The values from literature gives the relationship between external auxin concentration and elongation of the roots is 5*10-5 mol/L → 200 µm elongation in 30 mins. The modelling parameter of growth speed is therefore 9.6*10-3 m/day

Fig.3 demonstration of a zeroth order root system

As you can see, this demonstration has a more generalised root shape. Arabidopsis, which does not grow in this way,is used in our project. By observing the real roots grow from the plant, the demonstration is modified to give a more reliable and accurate prediction of the root growth. Arabidopsis has a primary root with zeroth order and it is thicker than the branches. Arabidopsis normally grows to the depth of 20~30cm inside the soil and branches once only. The 3D picture shown below predicts the root growth with different elongation rate(with auxin = 0.46cm/day; without auxin = 0.96cm/day). They can be compared with the photo of real root system.

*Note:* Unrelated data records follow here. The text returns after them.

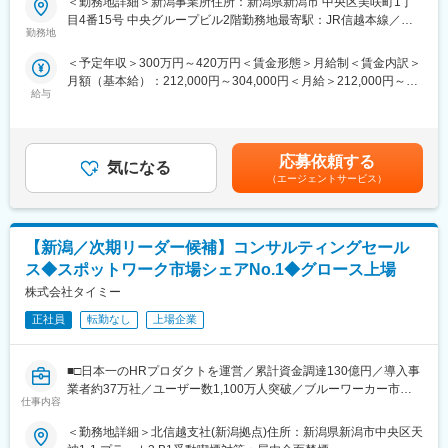
＜勤務地詳細＞新潟事業所住所：新潟県新潟市 中央区美咲町1丁
◇幅広い提案でスキルが磨ける
・完全週休2日（土日祝）
住宅ローン業務の不動産審査業務を中心にお任せいたします。
目4番15号 中央グループビル2階勤務地最寄駅：JR信越本線／新
派遣だけでなく、紹介・アウトソーシングなど多様な提案が可
・時短勤務制度あり
勤務地
潟駅受動喫煙対策：屋内喫煙可能場所あり変更の範囲：会社の定
能。
（お子さまが小学生以下の間は、16時までの勤務可。16:00以降
（1）不動産調査に係る業務（調査報告書の内容精査）
める事業所
「課題解決型営業」として市場価値を高められます。
＜予定年収＞300万円～420万円＜賃金形態＞月給制＜賃金内訳＞
も30分単位で調整OK）
（2）重要事項説明書作成代行に係る業務（調査資料の内容精査）
◇働きやすさ抜群
月額（基本給）：212,000円～304,000円＜月給＞212,000円～
・産育休取得実績多数
（3）現地調査員への依頼、日程調整等に係る業務
・年休120日・土日祝休・フレックス
給与
304,000円＜昇給有無＞有＜残業手当＞有＜給与補足＞※給与詳細
（4）取引先との調整等（納品に関する調整など）
・育児休暇復帰率97％、女性社員比率60％以上
は、スキル・経験を考慮して決定いたします。賞与：有/年 2回昇
変更の範囲：会社の定める業務
（5）請求に係る業務等
とワークライフバランスを重視した働きやすい職場です。
給：有/年 1回※予定年収は目安の為、選考を通じて上下する可能性
・必要に応じては実際に現地確認や役所調査を行って頂く場合も
◇ミドル層も活躍中！
があります。賃金はあくまでも目安の金額であり、選考を通じて
あります。
応募依頼する
人生経験や対人力を活かし、年齢に関係なく評価される環境。
気になる
上下する可能性があります。月給(月額)は固定手当を含めた表記で
・担当する業務・グループ内の効率化の検討にも携わって頂きま
（エージェントサービス）
「最後の転職にしたい」という方にもフィットします。
す。
す。
◇未経験からでも安心の環境
研修・OJT・チーム連携が整っており、営業未経験でも着実に成
■当社について
長できます。
【新潟／次期リーダー候補】コンサルティングセール
当社は不動産取引全般において、金融機関や不動産事業者に代行
して業務を行う「BPOサービス」「エスクローサービス」を展開
ス◆スポットワーク市場シェアNo.1◆グロース上場
■組織について
しています。
株式会社タイミー
営業・コーディネーター・管理職が連携するチーム体制で業務を
不動産取引に関する業務を受託・代行するため、不動産業界（不
進めます。
動産担保融資・契約業務経験・不動産売買仲介・不動産登記）や
正社員
転勤なし
上場企業
企業対応・スタッフフォローは随時チームで共有し、課題があれ
金融機関での業務経験を活かすことができます。
ばすぐに相談・解決できる環境です。
また、支店全体で人材育成にも力を入れており、経験に応じてフ
■□日本一のHRプロダクトを運営／累計資金調達130億円／導入事
変更の範囲：会社の定める業務
ォローを受けながら安心して業務に取り組めます。
業者約37万社／ユーザー数1,100万人突破／ブルーワーカー市場
仕事内容
の経営／人的課題解決□■
変更の範囲：会社の定める業務
＜勤務地詳細＞北信越支社(新潟拠点)住所：新潟県新潟市中央区天
■こんな方におススメ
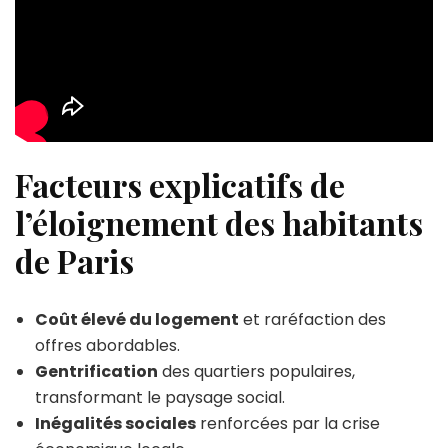
Facteurs explicatifs de
l’éloignement des habitants
de Paris
Coût élevé du logement
et raréfaction des
offres abordables.
Gentrification
des quartiers populaires,
transformant le paysage social.
Inégalités sociales
renforcées par la crise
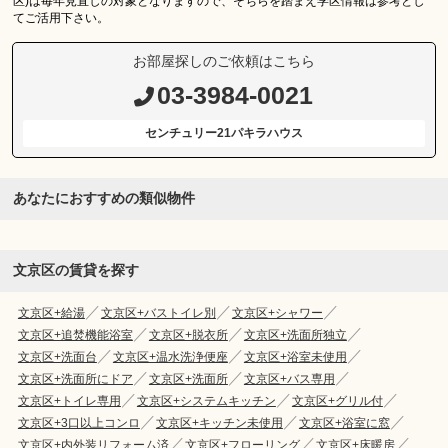
区)は毎年見直しの対象となりますので、そちらを踏まえ学区情報は参考とし
てご活用下さい。
お部屋探しのご依頼はこちら
03-3984-0021
センチュリー21パキラハウス
あなたにおすすめの類似物件
文京区の賃貸を探す
文京区+給湯
文京区+バストイレ別
文京区+シャワー
文京区+追焚機能浴室
文京区+脱衣所
文京区+洗面所独立
文京区+洗面台
文京区+温水洗浄便座
文京区+浴室未使用
文京区+洗面所にドア
文京区+洗面所
文京区+バス専用
文京区+トイレ専用
文京区+システムキッチン
文京区+グリル付
文京区+3口以上コンロ
文京区+キッチン未使用
文京区+浴室に窓
文京区+内外装リフォーム済
文京区+フローリング
文京区+床暖房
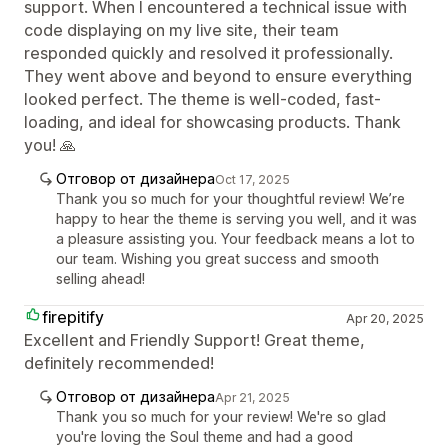
support. When I encountered a technical issue with
code displaying on my live site, their team
responded quickly and resolved it professionally.
They went above and beyond to ensure everything
looked perfect. The theme is well-coded, fast-
loading, and ideal for showcasing products. Thank
you! 🙏
Отговор от дизайнера
Oct 17, 2025
Thank you so much for your thoughtful review! We’re
happy to hear the theme is serving you well, and it was
a pleasure assisting you. Your feedback means a lot to
our team. Wishing you great success and smooth
selling ahead!
firepitify
Apr 20, 2025
Excellent and Friendly Support! Great theme,
definitely recommended!
Отговор от дизайнера
Apr 21, 2025
Thank you so much for your review! We're so glad
you're loving the Soul theme and had a good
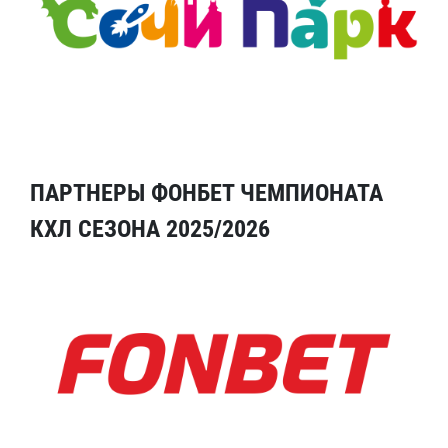
ПАРТНЕРЫ ФОНБЕТ ЧЕМПИОНАТА
КХЛ СЕЗОНА 2025/2026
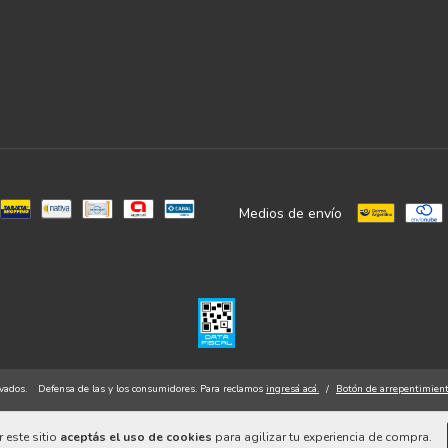
Medios de envío
vados.
Defensa de las y los consumidores. Para reclamos
ingresá acá.
/
Botón de arrepentimien
 este sitio
aceptás el uso de cookies
para agilizar tu experiencia de compra.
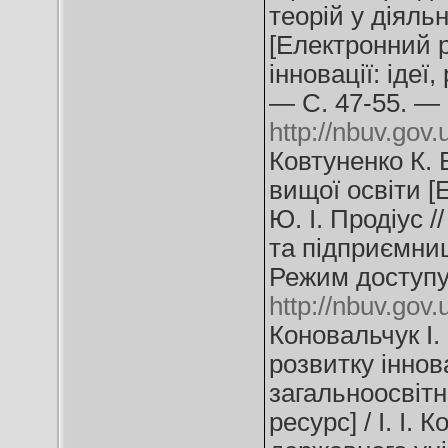
теорій у діяль
[Електронний ре
інновації: ідеї
— С. 47-55. —
http://nbuv.go
Ковтуненко К. 
вищої освіти [
Ю. І. Продіус /
та підприємни
Режим доступу
http://nbuv.go
Коновальчук І.
розвитку іннов
загальноосвітн
ресурс] / І. І.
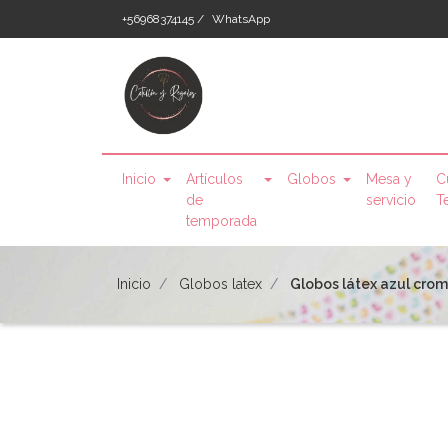
+56968374145 /
WhatsApp
Inicio
Artículos
Globos
Mesa y
C
de
servicio
T
temporada
Inicio
Globos latex
Globos látex azul cro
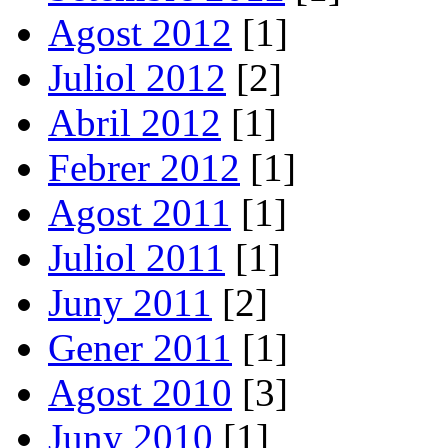
Agost 2012
[1]
Juliol 2012
[2]
Abril 2012
[1]
Febrer 2012
[1]
Agost 2011
[1]
Juliol 2011
[1]
Juny 2011
[2]
Gener 2011
[1]
Agost 2010
[3]
Juny 2010
[1]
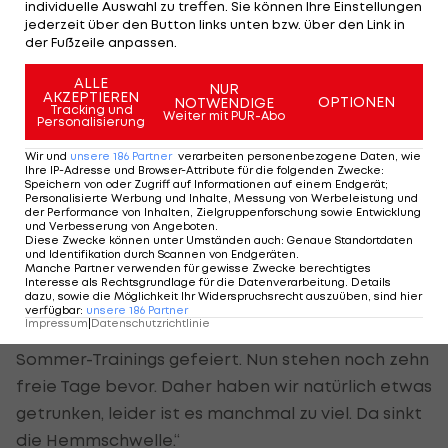
individuelle Auswahl zu treffen. Sie können Ihre Einstellungen
Karten.
jederzeit über den Button links unten bzw. über den Link in
der Fußzeile anpassen.
DIE AKTE SCHULLER:
ALLE
NUR
AKZEPTIEREN
OPTIONEN
NOTWENDIGE
Tracking und
Wortgewandt präsentiert sich der KACler gerne.
Weiter mit PUR-Abo
Personalisierung
Bodychecks weichen im Alltag den Gedichten. Im
Wir und
unsere
186
Partner
verarbeiten personenbezogene Daten, wie
Dezember 2011 wurde er dafür mit dem Kärntner
Ihre IP-Adresse und Browser-Attribute für die folgenden Zwecke
:
Speichern von oder Zugriff auf Informationen auf einem Endgerät;
Lyrikpreis ausgezeichnet. Doch der so bedächtige
Personalisierte Werbung und Inhalte, Messung von Werbeleistung und
der Performance von Inhalten, Zielgruppenforschung sowie Entwicklung
Angreifer kann auch anders.
und Verbesserung von Angeboten
.
Diese Zwecke können unter Umständen auch
:
Genaue Standortdaten
Schauplatz Klagenfurt: Die Beach-Party lockt
und Identifikation durch Scannen von Endgeräten
.
Manche Partner verwenden für gewisse Zwecke berechtigtes
alljährlich Massen an. Auch Schuller, sein Bruder
Interesse als Rechtsgrundlage für die Datenverarbeitung. Details
dazu, sowie die Möglichkeit Ihr Widerspruchsrecht auszuüben, sind hier
Alban und einige
KAC
-Kollegen konnten dem Ruf
verfügbar
:
unsere
186
Partner
Impressum
|
Datenschutzrichtlinie
nicht widerstehen. „Wir haben den Abschluss des
Sommer-Trainings gefeiert. Nun stehen noch zehn
freie Tage bevor. Daher haben wir natürlich etwas
getrunken, leider ist es manchmal zu viel. Da sinkt
die Hemmschwelle.“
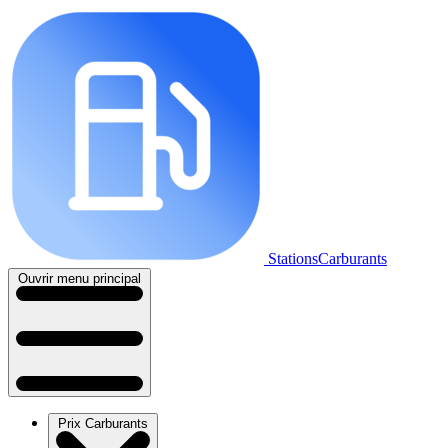
StationsCarburants
Ouvrir menu principal
Prix Carburants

Fig.4 visalisation of the arabidopsis root system


The root has a growth rate of 0.96cm/day with the external auxin concentration 5x10-5mol/L, however, this data is selected from literature. To get an accurate growth rate which is particularly fitting our project, we decided to do data fitting analysis to the arabidopsis we plant.

data fitting:-

When the arabidopsis samples are planted, we record the root length and number of branches every three day from day 0 to day 9. Then, root length, daily root growth rate and number of branches are plotted against time and auxin concentration. These plots are analysed to give an approximation of the relationship between auxin concentration and root growth. The following graph gives an example of root length against time.


Fig.5 root growth speed decays against time


Fig.6 primary root length(mm) VS time(day) and external auxin concentration(mol/L)


Fig.7 primary root growth rate(mm/day) VS root growth time(day)


Fig.8 number of lateral branch VS external auxin (log)concentration

From Fig.6 and Fig.8, the following conclusion can be make:-

the optimal concentration for primary root growth = 1pM, at this concentration,

the arabidopsis root reached the maximal depth into soil

the optimal concentration for lateral root branching = 1uM-10nM,

at this concentration, the arabidopsis root gained the most lateral branches

We used the data fitting toolbox of Matlab to obtain Fig.7 primary root growth rate(mm/day) VS root growth time(day), the relationship between the growth rate and the auxin concentration can be approximated by Gaussian equation. The abnormality of the 0.1nM curve is due to the two contaminated samples which stopped growing at 7mm after Day 5. Fig.7 is consistent with the prediction of the decay of the root growth speed given by Fig.7.